>> Begin SELECTED TEXT

For this section, a function will be definied to call each sorting function defined above
1. Bubble Sort
2. Merge Sort
3. Counting Sort
4. Quick Sort
5. Insertion Sort

Firstly, arrays are generated with random numbers using randint from the python's random library (https://docs.python.org/2/library/random.html). These will be used to test the speed of efficiency of the algorithms.

In [8]:
# Creating an array using randint
from random import *

# creating a random array, function takes in n numbers
def random_array(n):
    # create an array variable
    array = []
    # if n = 5, 0,1,2,3,4
    for i in range(0,n, 1):
        # add to the array random integers between 0 and 100
        array.append(randint(0,100))
    return array


# assign the random array to alist
alist = random_array(100)
alist1 = random_array(1000)
alist2 = random_array(10000)

Using the time module (https://docs.python.org/3/library/time.html), a start time and end time for each function will be noted and the elapsed time is what will be noted.
Above a random arrays were defined. They will be used to test the performance of the 

In [9]:
# import time module
import time

# function to call sort functions and time each individually
def callsorts():
    # start timer
    start_time = time.time()
######## bubblesort
    bubbleSort(alist)
    end_time = time.time()
    time_elapsed= end_time - start_time
    print(bubbleSort(alist), "Bubble Sort: ", time_elapsed)
   
    # start timer
    start_time = time.time()
    bubbleSort(alist1)
    end_time = time.time()
    time_elapsed= end_time - start_time
    print(bubbleSort(alist1), "Bubble Sort: ", time_elapsed)
    
    
    # start timer
    start_time = time.time()
    bubbleSort(alist2)
    end_time = time.time()
    time_elapsed= end_time - start_time
    print(bubbleSort(alist2), "Bubble Sort: ", time_elapsed)
    
##### Merge Sort
    #start timer
    start_time = time.time()
    mergeSort(alist)
    end_time = time.time()
    time_elapsed= end_time - start_time
    print(mergeSort(alist), "Merge Sort: ", time_elapsed)
    
    # start timer
    start_time = time.time()
    mergeSort(alist1)
    end_time = time.time()
    time_elapsed= end_time - start_time
    print(mergeSort(alist1), "Merge Sort: ", time_elapsed)
   
    # start timer
    start_time = time.time()
    mergeSort(alist2)
    end_time = time.time()
    time_elapsed= end_time - start_time
    print(mergeSort(alist2), "Merge Sort: ", time_elapsed)

##### counting_sort
    start_time = time.time()
    counting_sort(alist, 100)
    end_time = time.time()
    time_elapsed= end_time - start_time
    print("Counting sort: ", time_elapsed)
    
    # start timer
    start_time = time.time()
    counting_sort(alist1, 1000)
    end_time = time.time()
    time_elapsed= end_time - start_time
    print("Counting sort: ", time_elapsed)
   
    # start timer
    start_time = time.time()

>> End SELECTED TEXT
>> Begin RECORD LIST

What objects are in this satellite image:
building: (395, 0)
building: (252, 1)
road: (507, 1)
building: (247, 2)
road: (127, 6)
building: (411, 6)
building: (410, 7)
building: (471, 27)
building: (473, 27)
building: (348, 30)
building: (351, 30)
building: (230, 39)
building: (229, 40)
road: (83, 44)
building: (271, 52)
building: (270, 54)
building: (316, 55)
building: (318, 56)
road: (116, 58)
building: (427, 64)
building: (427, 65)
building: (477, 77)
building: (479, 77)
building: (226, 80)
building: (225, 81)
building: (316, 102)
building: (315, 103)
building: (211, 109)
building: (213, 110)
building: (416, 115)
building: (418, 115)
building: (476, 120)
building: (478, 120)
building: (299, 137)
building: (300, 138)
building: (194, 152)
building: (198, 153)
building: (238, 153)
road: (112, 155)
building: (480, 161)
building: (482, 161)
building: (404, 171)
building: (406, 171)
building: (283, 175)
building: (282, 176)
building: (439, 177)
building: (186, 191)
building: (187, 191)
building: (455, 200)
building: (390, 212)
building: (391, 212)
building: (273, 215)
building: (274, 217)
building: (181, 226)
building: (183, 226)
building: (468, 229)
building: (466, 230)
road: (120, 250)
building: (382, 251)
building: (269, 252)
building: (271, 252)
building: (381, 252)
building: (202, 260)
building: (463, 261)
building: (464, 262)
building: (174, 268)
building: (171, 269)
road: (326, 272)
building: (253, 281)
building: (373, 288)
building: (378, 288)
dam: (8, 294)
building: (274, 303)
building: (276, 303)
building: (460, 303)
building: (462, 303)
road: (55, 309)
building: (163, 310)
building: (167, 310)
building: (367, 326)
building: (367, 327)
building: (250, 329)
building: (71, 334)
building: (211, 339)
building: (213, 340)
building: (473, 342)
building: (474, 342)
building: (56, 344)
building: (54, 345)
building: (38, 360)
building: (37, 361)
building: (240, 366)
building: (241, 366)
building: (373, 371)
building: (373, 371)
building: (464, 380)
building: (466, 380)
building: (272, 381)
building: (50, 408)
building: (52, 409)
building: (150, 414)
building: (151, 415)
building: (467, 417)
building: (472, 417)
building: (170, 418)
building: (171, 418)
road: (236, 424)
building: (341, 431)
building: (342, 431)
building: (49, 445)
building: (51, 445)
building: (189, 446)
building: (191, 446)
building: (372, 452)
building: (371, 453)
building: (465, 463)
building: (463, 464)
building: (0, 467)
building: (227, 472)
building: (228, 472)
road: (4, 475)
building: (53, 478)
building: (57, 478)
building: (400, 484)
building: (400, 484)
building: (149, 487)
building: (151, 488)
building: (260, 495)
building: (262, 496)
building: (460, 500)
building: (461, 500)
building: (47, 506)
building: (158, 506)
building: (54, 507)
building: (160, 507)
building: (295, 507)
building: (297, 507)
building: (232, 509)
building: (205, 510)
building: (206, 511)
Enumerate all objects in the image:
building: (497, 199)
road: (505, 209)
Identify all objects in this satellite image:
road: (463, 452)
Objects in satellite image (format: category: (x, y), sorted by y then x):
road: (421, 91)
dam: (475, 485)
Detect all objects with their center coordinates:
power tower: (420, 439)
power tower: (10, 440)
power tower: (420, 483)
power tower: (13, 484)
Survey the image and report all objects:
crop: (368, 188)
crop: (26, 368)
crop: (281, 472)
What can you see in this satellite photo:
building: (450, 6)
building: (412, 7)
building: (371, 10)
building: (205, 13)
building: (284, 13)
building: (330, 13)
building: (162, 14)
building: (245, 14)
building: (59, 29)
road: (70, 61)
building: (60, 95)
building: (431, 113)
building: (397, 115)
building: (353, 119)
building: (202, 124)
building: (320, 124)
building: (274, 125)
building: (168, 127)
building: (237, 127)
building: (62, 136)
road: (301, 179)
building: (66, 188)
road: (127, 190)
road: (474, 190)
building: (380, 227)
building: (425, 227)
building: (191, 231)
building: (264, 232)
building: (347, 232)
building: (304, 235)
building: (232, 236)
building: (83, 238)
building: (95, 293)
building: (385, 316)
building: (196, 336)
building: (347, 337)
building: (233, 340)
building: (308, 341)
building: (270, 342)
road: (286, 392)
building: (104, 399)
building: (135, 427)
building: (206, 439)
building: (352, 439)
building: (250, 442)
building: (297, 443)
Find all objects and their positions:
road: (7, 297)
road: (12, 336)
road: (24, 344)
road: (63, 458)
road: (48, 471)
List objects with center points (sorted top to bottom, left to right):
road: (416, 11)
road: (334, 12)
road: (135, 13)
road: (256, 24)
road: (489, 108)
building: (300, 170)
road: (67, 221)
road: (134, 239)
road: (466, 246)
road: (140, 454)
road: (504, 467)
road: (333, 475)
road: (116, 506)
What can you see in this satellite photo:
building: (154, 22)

>> End RECORD LIST

Copy the sorting-timing text, starting with "counting_sort(alist, 100)" and going on through "counting_sort(alist1, 1000)". Swap out "end_time" for "stop_time" each time it appears.

**WRITTEN ANSWER:**
counting_sort(alist, 100)
    stop_time = time.time()
    time_elapsed= stop_time - start_time
    print("Counting sort: ", time_elapsed)
    
    # start timer
    start_time = time.time()
    counting_sort(alist1, 1000)